Pick a dating site you like and put an ad back up. It doesn’t hurt to have it sitting there, and when you’re in the mood, contact some women, even if you think they’re too pretty for you. Keep your message to them brief, and add something personal that you noticed on their profile (such as, “Hi Sandra, I noticed that you liked the movie Love Actually - I do too, would you believe I’ve seen it three times?”) Finally, for your health, take walks around the mall on your breaks - exercise is a mood elevator in itself. And keep your eyes open - you never know who you might see next. You deserve a real life romantic comedy, my friend.

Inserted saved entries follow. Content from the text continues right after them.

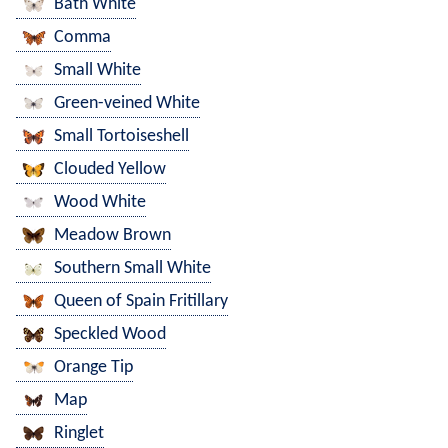
Bath White
Comma
Small White
Green-veined White
Small Tortoiseshell
Clouded Yellow
Wood White
Meadow Brown
Southern Small White
Queen of Spain Fritillary
Speckled Wood
Orange Tip
Map
Ringlet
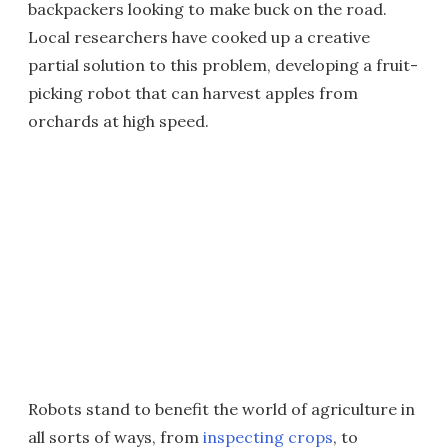
backpackers looking to make buck on the road.
Local researchers have cooked up a creative
partial solution to this problem, developing a fruit-
picking robot that can harvest apples from
orchards at high speed.
Robots stand to benefit the world of agriculture in
all sorts of ways, from
inspecting crops
, to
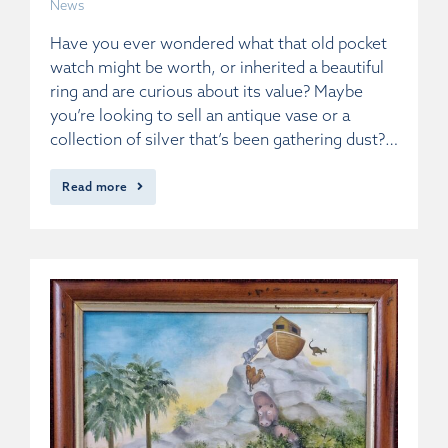
News
Have you ever wondered what that old pocket
watch might be worth, or inherited a beautiful
ring and are curious about its value? Maybe
you’re looking to sell an antique vase or a
collection of silver that’s been gathering dust?…
Read more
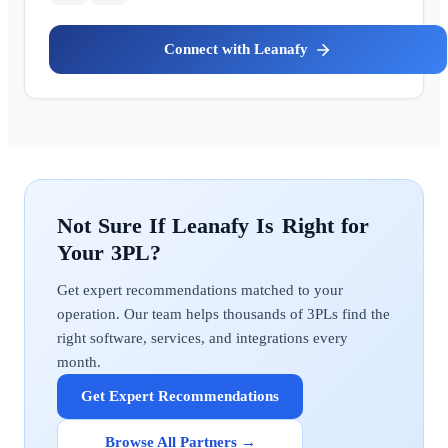
Leanafy
Leanafy
Get expert recommendations matched to your
operation. Our team helps thousands of 3PLs find the
right software, services, and integrations every
month.
Get Expert Recommendations
Browse All Partners →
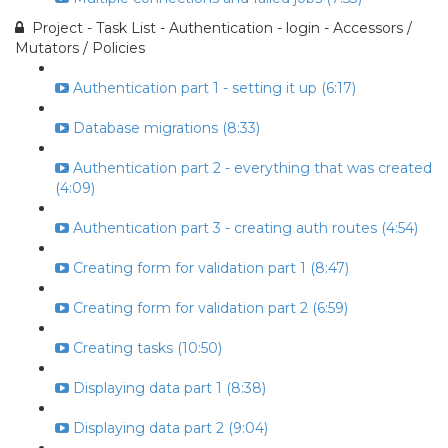
Project - Task List - Authentication - login - Accessors /
Mutators / Policies
Authentication part 1 - setting it up (6:17)
Database migrations (8:33)
Authentication part 2 - everything that was created
(4:09)
Authentication part 3 - creating auth routes (4:54)
Creating form for validation part 1 (8:47)
Creating form for validation part 2 (6:59)
Creating tasks (10:50)
Displaying data part 1 (8:38)
Displaying data part 2 (9:04)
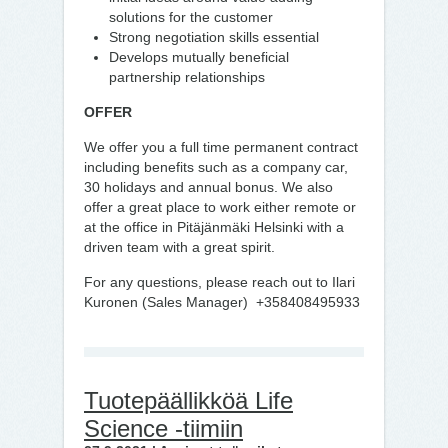
solutions for the customer
Strong negotiation skills essential
Develops mutually beneficial
partnership relationships
OFFER
We offer you a full time permanent contract
including benefits such as a company car,
30 holidays and annual bonus. We also
offer a great place to work either remote or
at the office in Pitäjänmäki Helsinki with a
driven team with a great spirit.
For any questions, please reach out to Ilari
Kuronen (Sales Manager) +358408495933
Tuotepäällikköä Life
Science -tiimiin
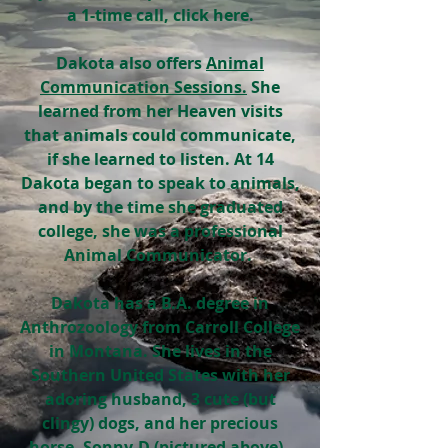
a 1-time call, click here.
Dakota also offers
Animal
Communication Sessions.
She
learned from her Heaven visits
that animals could communicate,
if she learned to listen. At 14
Dakota began to speak to animals,
and by the time she graduated
college, she was a professional
Animal Communicator.
Dakota
has a B.A. degree in
Anthrozoology from Carroll College
in Montana. She lives in the
Southern United States with her
adoring husband, 3 cute (but
clingy) dogs, and her precious
horse, Sonny-D (pictured above).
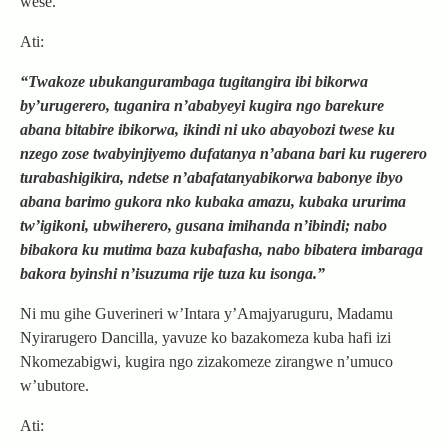
wese.
Ati:
“Twakoze ubukangurambaga tugitangira ibi bikorwa
by’urugerero, tuganira n’ababyeyi kugira ngo barekure
abana bitabire ibikorwa, ikindi ni uko abayobozi twese ku
nzego zose twabyinjiyemo dufatanya n’abana bari ku rugerero
turabashigikira, ndetse n’abafatanyabikorwa babonye ibyo
abana barimo gukora nko kubaka amazu, kubaka ururima
tw’igikoni, ubwiherero, gusana imihanda n’ibindi; nabo
bibakora ku mutima baza kubafasha, nabo bibatera imbaraga
bakora byinshi n’isuzuma rije tuza ku isonga.”
Ni mu gihe Guverineri w’Intara y’Amajyaruguru, Madamu
Nyirarugero Dancilla, yavuze ko bazakomeza kuba hafi izi
Nkomezabigwi, kugira ngo zizakomeze zirangwe n’umuco
w’ubutore.
Ati:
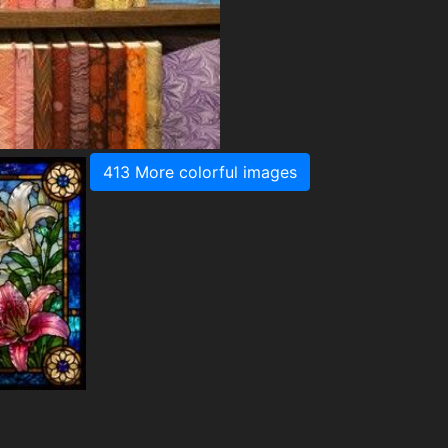
413 More colorful images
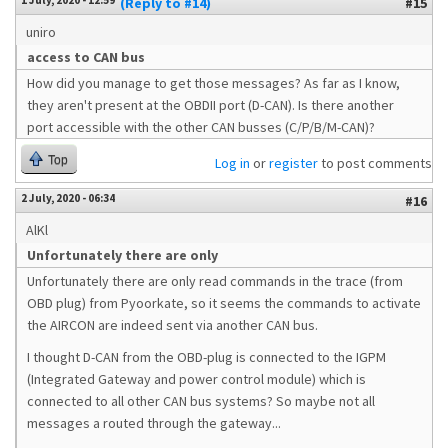
1 July, 2020 - 12:59
(Reply to #14)
#15
uniro
access to CAN bus
How did you manage to get those messages? As far as I know,
they aren't present at the OBDII port (D-CAN). Is there another
port accessible with the other CAN busses (C/P/B/M-CAN)?
Top
Log in
or
register
to post comments
2 July, 2020 - 06:34
#16
AlKl
Unfortunately there are only
Unfortunately there are only read commands in the trace (from
OBD plug) from Pyoorkate, so it seems the commands to activate
the AIRCON are indeed sent via another CAN bus.
I thought D-CAN from the OBD-plug is connected to the IGPM
(Integrated Gateway and power control module) which is
connected to all other CAN bus systems? So maybe not all
messages a routed through the gateway...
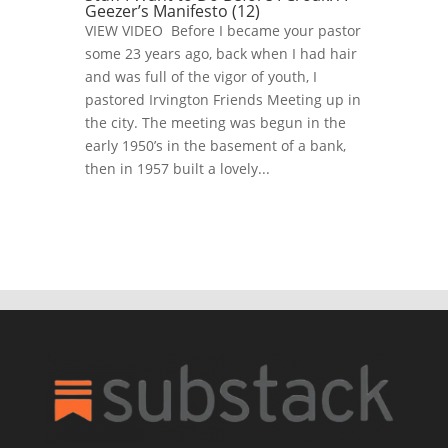
Geezer’s Manifesto (12)
VIEW VIDEO Before I became your pastor
some 23 years ago, back when I had hair
and was full of the vigor of youth, I
pastored Irvington Friends Meeting up in
the city. The meeting was begun in the
early 1950’s in the basement of a bank,
then in 1957 built a lovely...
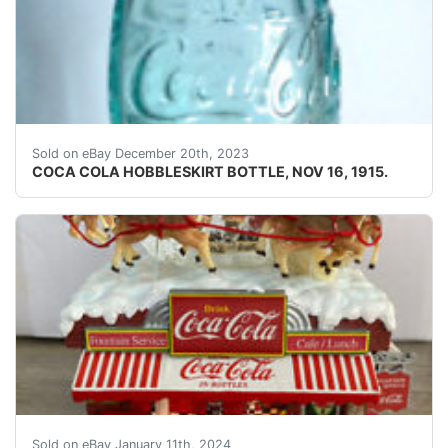
eBay COCA COLA HOBBLESKIRT BOTTLE, NOV 16, 191
Sold on eBay December 20th, 2023
COCA COLA HOBBLESKIRT BOTTLE, NOV 16, 1915.
eBay RARE NEW WORKING Danbury Mint Coca-Cola Santa Li
Sold on eBay January 11th, 2024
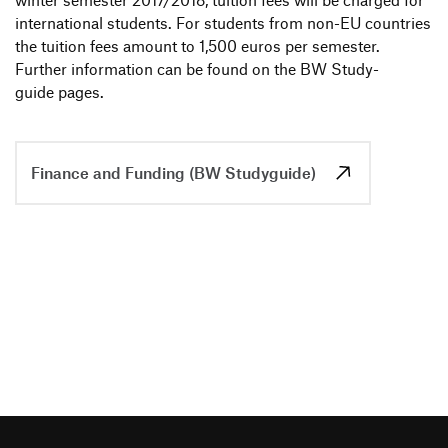
winter semester 2017/2018, tuition fees will be charged for
inter­na­tional students. For students from non-EU count­ries
the tuition fees amount to 1,500 euros per semester.
Further infor­ma­tion can be found on the BW Study­
guide pages.
Finance and Funding (BW Studyguide)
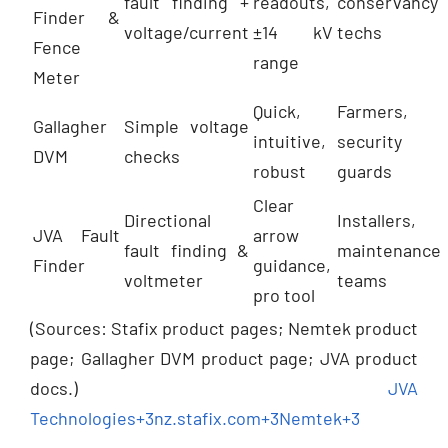
fault finding +
readouts,
conservancy
Finder &
voltage/current
±14 kV
techs
Fence
range
Meter
Quick,
Farmers,
Gallagher
Simple voltage
intuitive,
security
DVM
checks
robust
guards
Clear
Directional
Installers,
JVA Fault
arrow
fault finding &
maintenance
Finder
guidance,
voltmeter
teams
pro tool
(Sources: Stafix product pages; Nemtek product
page; Gallagher DVM product page; JVA product
docs.)
JVA
Technologies
+3
nz.stafix.com
+3
Nemtek
+3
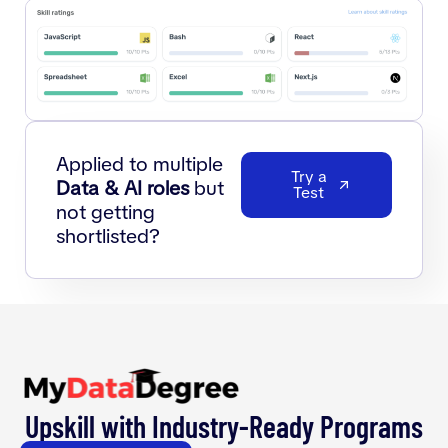
Applied to multiple
Try a
Data & AI roles
but
Test
not getting
shortlisted?
Upskill with Industry-Ready Programs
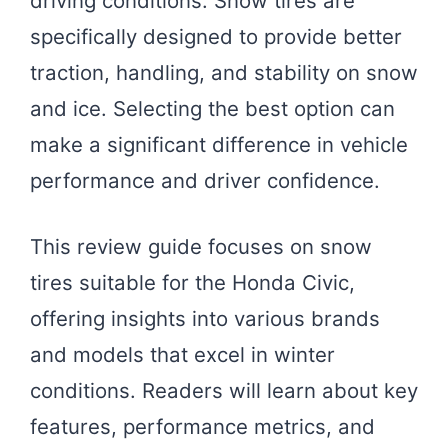
driving conditions. Snow tires are
specifically designed to provide better
traction, handling, and stability on snow
and ice. Selecting the best option can
make a significant difference in vehicle
performance and driver confidence.
This review guide focuses on snow
tires suitable for the Honda Civic,
offering insights into various brands
and models that excel in winter
conditions. Readers will learn about key
features, performance metrics, and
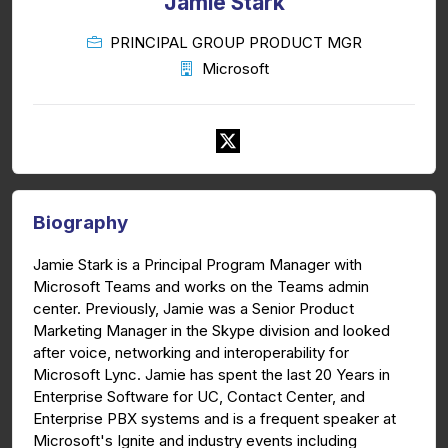
Jamie Stark
PRINCIPAL GROUP PRODUCT MGR
Microsoft
Biography
Jamie Stark is a Principal Program Manager with
Microsoft Teams and works on the Teams admin
center. Previously, Jamie was a Senior Product
Marketing Manager in the Skype division and looked
after voice, networking and interoperability for
Microsoft Lync. Jamie has spent the last 20 Years in
Enterprise Software for UC, Contact Center, and
Enterprise PBX systems and is a frequent speaker at
Microsoft's Ignite and industry events including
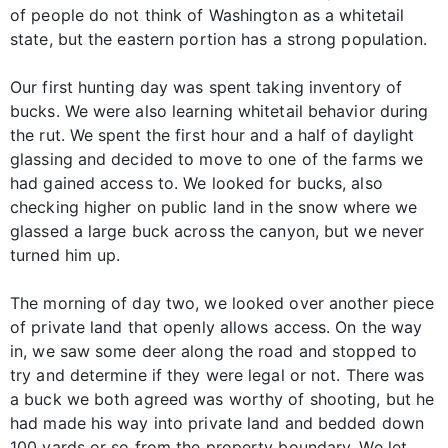
of people do not think of Washington as a whitetail
state, but the eastern portion has a strong population.
Our first hunting day was spent taking inventory of
bucks. We were also learning whitetail behavior during
the rut. We spent the first hour and a half of daylight
glassing and decided to move to one of the farms we
had gained access to. We looked for bucks, also
checking higher on public land in the snow where we
glassed a large buck across the canyon, but we never
turned him up.
The morning of day two, we looked over another piece
of private land that openly allows access. On the way
in, we saw some deer along the road and stopped to
try and determine if they were legal or not. There was
a buck we both agreed was worthy of shooting, but he
had made his way into private land and bedded down
100 yards or so from the property boundary. We let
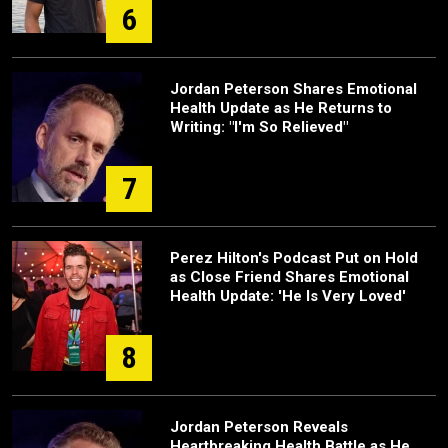
6
Jordan Peterson Shares Emotional
Health Update as He Returns to
Writing: "I'm So Relieved"
7
Perez Hilton's Podcast Put on Hold
as Close Friend Shares Emotional
Health Update: 'He Is Very Loved'
8
Jordan Peterson Reveals
Heartbreaking Health Battle as He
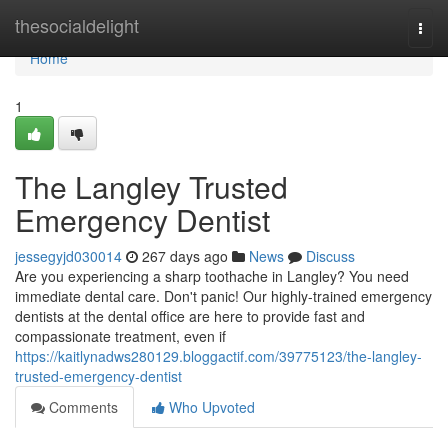
Home
thesocialdelight
Togg
navi
Home
1
The Langley Trusted
Emergency Dentist
jessegyjd030014
267 days ago
News
Discuss
Are you experiencing a sharp toothache in Langley? You need
immediate dental care. Don't panic! Our highly-trained emergency
dentists at the dental office are here to provide fast and
compassionate treatment, even if
https://kaitlynadws280129.bloggactif.com/39775123/the-langley-
trusted-emergency-dentist
Comments
Who Upvoted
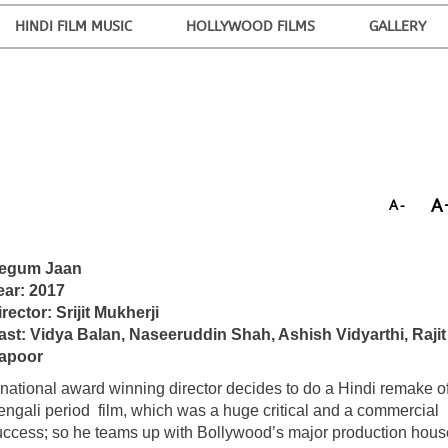
HINDI FILM MUSIC
HOLLYWOOD FILMS
GALLERY
A
A-
egum Jaan
ear: 2017
rector: Srijit Mukherji
ast: Vidya Balan, Naseeruddin Shah, Ashish Vidyarthi, Rajit
apoor
 national award winning director decides to do a Hindi remake of
engali period film, which was a huge critical and a commercial
uccess; so he teams up with Bollywood’s major production hous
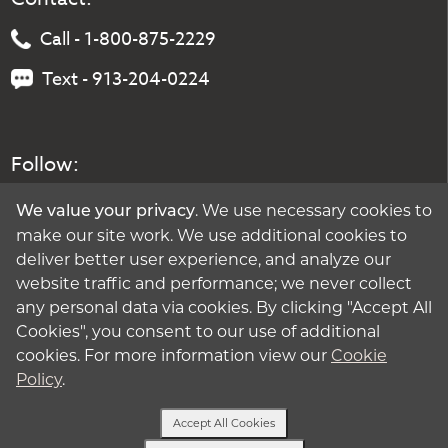
Call - 1-800-875-2229
Text - 913-204-0224
Follow:
. We use necessary cookies to
We value your privacy
make our site work. We use additional cookies to
deliver better user experience, and analyze our
website traffic and performance; we never collect
any personal data via cookies. By clicking "Accept All
Cookies", you consent to our use of additional
cookies. For more information view our
Cookie
Policy
.
Accept All Cookies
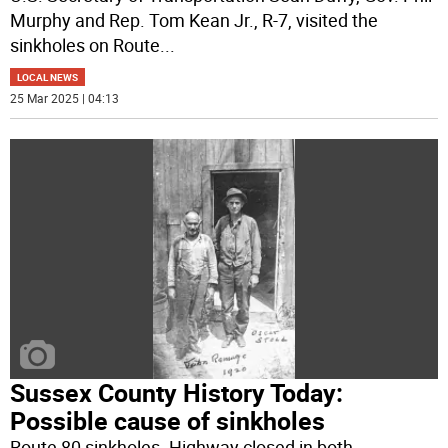
Murphy and Rep. Tom Kean Jr., R-7, visited the
sinkholes on Route
...
LOCAL NEWS
25 Mar 2025 | 04:13
Sussex County History Today:
Possible cause of sinkholes
Route 80 sinkholes. Highway closed in both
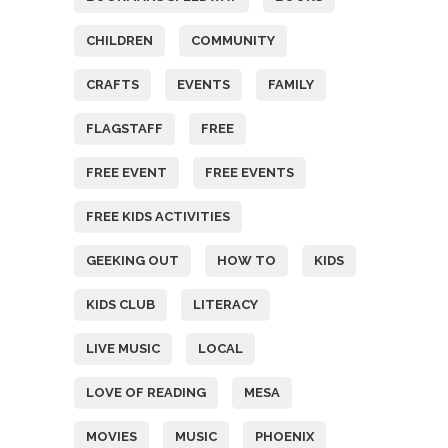
CHILDREN
COMMUNITY
CRAFTS
EVENTS
FAMILY
FLAGSTAFF
FREE
FREE EVENT
FREE EVENTS
FREE KIDS ACTIVITIES
GEEKING OUT
HOW TO
KIDS
KIDS CLUB
LITERACY
LIVE MUSIC
LOCAL
LOVE OF READING
MESA
MOVIES
MUSIC
PHOENIX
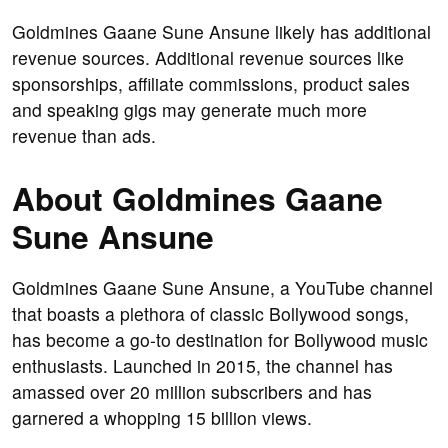
Goldmines Gaane Sune Ansune likely has additional
revenue sources. Additional revenue sources like
sponsorships, affiliate commissions, product sales
and speaking gigs may generate much more
revenue than ads.
About Goldmines Gaane
Sune Ansune
Goldmines Gaane Sune Ansune, a YouTube channel
that boasts a plethora of classic Bollywood songs,
has become a go-to destination for Bollywood music
enthusiasts. Launched in 2015, the channel has
amassed over 20 million subscribers and has
garnered a whopping 15 billion views.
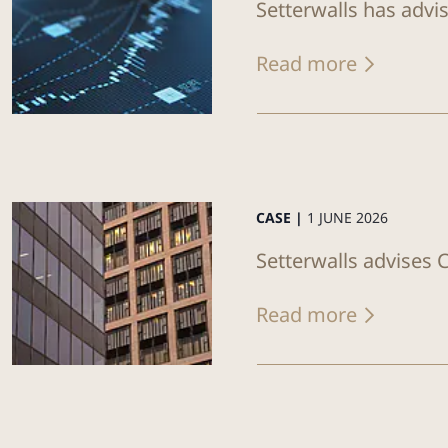
Setterwalls has advi
Read more
CASE |
1 JUNE 2026
Setterwalls advises C
Read more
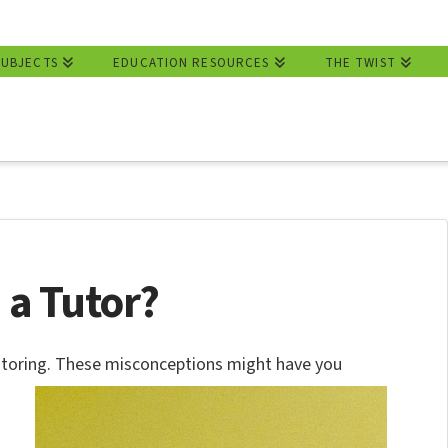
SUBJECTS
EDUCATION RESOURCES
THE TWIST
 a Tutor?
toring.
These misconceptions might have you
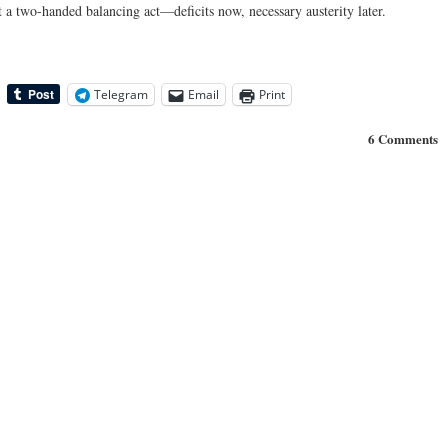
t a two-handed balancing act—deficits now, necessary austerity later.
Telegram
Email
Print
6 Comments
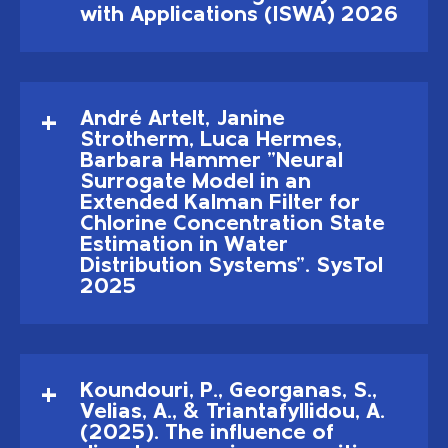
with Applications (ISWA) 2026
André Artelt, Janine
Strotherm, Luca Hermes,
Barbara Hammer "Neural
Surrogate Model in an
Extended Kalman Filter for
Chlorine Concentration State
Estimation in Water
Distribution Systems". SysTol
2025
Koundouri, P., Georganas, S.,
Velias, A., & Triantafyllidou, A.
(2025). The influence of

Hey, it’s not funny - why aren’t you getting laid? Request a questionnaire and I’ll tell you. love [at] thebeautifulkind . com

2 Comments to “Why Am I Not Getting Laid? Bill”

  1. lora Says:

    I like that Bill was up front about his Rx. I think it should be added to the list of questions.

    The contents of your morning handful tell a lot about a person.

    Mine= CVS brand multi-vitamin for women, CVS brand Calcium+Citrate+D, Trader Joe’s L.Acid, birth control, Celebrex, and an occasional allergy pill.

  2. Zan Says:

    Fellow North Carolinian!

    You go Bill, get out there and get you some, even if it’s just a little one night stand; you deserve it.